Stated task> Output as a JSON list of strings, one string per line and with blank lines omitted, the records from the line that contains "Document page, 1654x931 pixels." up to and including the line that contains "title CFT [73, 14, 1565, 119]".

** Start of Extracted entries **

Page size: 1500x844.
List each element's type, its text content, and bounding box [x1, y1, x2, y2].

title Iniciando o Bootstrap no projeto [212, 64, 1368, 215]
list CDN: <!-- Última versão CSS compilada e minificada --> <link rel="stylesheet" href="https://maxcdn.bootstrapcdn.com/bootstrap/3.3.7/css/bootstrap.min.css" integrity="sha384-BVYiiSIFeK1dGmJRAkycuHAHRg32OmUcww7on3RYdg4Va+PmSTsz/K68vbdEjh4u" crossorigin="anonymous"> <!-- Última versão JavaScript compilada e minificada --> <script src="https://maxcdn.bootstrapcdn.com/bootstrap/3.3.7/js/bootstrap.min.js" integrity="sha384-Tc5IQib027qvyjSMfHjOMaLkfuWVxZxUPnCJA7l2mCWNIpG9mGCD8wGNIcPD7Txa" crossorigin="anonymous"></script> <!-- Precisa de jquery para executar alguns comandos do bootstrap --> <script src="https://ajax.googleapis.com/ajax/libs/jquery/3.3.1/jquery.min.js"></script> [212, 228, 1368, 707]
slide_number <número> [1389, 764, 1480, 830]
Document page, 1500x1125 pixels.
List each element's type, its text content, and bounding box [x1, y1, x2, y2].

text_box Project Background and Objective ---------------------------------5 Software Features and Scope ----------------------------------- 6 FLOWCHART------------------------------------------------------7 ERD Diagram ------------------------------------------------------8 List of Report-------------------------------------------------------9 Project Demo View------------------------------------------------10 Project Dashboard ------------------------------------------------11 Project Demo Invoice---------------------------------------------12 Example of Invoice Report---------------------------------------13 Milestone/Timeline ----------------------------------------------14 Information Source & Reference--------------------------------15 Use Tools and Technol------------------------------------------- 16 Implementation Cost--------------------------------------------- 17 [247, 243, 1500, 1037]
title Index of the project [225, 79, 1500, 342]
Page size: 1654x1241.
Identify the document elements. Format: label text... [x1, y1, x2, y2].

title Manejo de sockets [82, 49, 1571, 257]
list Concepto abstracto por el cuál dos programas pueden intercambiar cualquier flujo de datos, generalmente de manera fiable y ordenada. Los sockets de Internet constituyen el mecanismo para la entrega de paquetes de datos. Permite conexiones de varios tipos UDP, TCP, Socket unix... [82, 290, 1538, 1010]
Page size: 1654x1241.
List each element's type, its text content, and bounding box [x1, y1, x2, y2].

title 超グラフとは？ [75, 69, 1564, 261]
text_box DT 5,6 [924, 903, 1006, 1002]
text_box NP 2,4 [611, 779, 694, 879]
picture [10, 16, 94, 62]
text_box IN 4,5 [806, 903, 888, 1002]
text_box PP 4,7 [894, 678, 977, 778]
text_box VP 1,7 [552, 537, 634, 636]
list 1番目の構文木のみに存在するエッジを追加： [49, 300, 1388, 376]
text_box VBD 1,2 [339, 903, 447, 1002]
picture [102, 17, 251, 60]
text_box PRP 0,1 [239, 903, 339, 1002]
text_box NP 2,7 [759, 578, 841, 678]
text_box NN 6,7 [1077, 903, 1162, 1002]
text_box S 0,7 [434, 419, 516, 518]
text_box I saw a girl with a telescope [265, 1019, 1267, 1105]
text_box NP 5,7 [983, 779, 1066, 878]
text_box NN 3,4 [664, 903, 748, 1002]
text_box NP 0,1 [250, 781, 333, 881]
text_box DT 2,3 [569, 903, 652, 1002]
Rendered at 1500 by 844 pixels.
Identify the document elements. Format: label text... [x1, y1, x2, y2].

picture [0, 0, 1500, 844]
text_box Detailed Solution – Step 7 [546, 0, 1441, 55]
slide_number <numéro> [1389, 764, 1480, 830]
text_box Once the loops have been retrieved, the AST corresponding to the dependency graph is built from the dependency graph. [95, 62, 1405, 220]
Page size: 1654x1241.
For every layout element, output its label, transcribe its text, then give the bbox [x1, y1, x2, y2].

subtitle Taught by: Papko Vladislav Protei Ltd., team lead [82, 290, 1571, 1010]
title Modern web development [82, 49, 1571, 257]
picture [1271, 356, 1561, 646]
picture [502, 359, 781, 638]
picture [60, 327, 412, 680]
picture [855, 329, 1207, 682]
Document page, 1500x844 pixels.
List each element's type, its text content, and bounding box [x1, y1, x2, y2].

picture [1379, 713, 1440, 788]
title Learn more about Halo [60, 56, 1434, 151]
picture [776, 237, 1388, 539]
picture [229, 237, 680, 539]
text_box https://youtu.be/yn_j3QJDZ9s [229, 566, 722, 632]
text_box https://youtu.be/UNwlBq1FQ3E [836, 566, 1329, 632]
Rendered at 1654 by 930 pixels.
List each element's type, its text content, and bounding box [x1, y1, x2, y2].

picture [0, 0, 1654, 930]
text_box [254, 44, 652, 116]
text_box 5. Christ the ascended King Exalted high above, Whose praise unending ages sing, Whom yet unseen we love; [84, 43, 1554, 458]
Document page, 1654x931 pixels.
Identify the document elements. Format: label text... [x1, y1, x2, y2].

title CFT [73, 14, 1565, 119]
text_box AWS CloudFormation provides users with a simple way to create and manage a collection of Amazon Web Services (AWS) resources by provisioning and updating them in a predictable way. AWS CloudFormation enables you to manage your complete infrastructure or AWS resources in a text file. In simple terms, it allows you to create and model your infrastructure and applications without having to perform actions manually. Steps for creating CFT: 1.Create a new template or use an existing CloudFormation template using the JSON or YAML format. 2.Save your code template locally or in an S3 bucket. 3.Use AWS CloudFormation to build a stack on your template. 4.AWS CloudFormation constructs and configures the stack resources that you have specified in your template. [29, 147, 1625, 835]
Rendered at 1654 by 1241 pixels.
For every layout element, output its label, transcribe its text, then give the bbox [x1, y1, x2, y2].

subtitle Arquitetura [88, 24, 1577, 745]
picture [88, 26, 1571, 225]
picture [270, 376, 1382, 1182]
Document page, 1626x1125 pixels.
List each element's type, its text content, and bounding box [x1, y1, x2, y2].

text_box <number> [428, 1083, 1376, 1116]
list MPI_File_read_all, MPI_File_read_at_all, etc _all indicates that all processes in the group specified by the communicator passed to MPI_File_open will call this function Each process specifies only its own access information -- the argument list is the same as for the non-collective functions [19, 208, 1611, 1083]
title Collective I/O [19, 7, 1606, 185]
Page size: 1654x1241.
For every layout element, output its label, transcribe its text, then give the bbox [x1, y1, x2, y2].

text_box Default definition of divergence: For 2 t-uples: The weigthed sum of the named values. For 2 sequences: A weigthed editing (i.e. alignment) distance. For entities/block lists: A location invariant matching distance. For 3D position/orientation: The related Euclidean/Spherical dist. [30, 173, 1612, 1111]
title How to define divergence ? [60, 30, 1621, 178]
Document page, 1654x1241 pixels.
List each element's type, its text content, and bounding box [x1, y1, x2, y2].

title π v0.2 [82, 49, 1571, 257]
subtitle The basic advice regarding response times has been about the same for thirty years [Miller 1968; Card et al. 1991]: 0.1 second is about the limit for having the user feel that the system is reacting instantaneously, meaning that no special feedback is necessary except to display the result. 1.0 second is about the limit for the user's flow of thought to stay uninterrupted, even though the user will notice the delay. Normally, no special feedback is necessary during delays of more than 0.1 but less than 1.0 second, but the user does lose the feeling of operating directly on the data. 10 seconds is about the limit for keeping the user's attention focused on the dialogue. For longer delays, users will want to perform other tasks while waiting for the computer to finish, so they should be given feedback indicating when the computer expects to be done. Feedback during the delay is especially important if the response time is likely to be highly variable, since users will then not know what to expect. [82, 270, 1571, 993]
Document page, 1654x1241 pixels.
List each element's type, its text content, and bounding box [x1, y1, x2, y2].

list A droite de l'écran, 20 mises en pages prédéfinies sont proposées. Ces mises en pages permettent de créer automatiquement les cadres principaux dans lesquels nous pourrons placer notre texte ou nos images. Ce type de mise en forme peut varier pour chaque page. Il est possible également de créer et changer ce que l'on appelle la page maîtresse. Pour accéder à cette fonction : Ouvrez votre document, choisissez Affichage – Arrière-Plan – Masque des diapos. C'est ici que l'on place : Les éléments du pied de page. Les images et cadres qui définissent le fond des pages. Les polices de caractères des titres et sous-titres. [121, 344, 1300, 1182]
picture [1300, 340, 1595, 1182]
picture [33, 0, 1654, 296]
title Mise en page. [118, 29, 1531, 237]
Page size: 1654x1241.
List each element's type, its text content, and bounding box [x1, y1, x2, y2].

** End of Extracted entries **

Output for this task>
[
  "Document page, 1654x931 pixels.",
  "Identify the document elements. Format: label text... [x1, y1, x2, y2].",
  "title CFT [73, 14, 1565, 119]"
]